======== SUPPLIED DATA

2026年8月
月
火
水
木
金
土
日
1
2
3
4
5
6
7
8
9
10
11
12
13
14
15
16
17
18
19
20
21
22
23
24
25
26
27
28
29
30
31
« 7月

================

* WHAT THE TASK ASKS *
Retype every line above with no changes.

* SOLUTION TO THIS PROBLEM *
2026年8月
月
火
水
木
金
土
日
1
2
3
4
5
6
7
8
9
10
11
12
13
14
15
16
17
18
19
20
21
22
23
24
25
26
27
28
29
30
31
« 7月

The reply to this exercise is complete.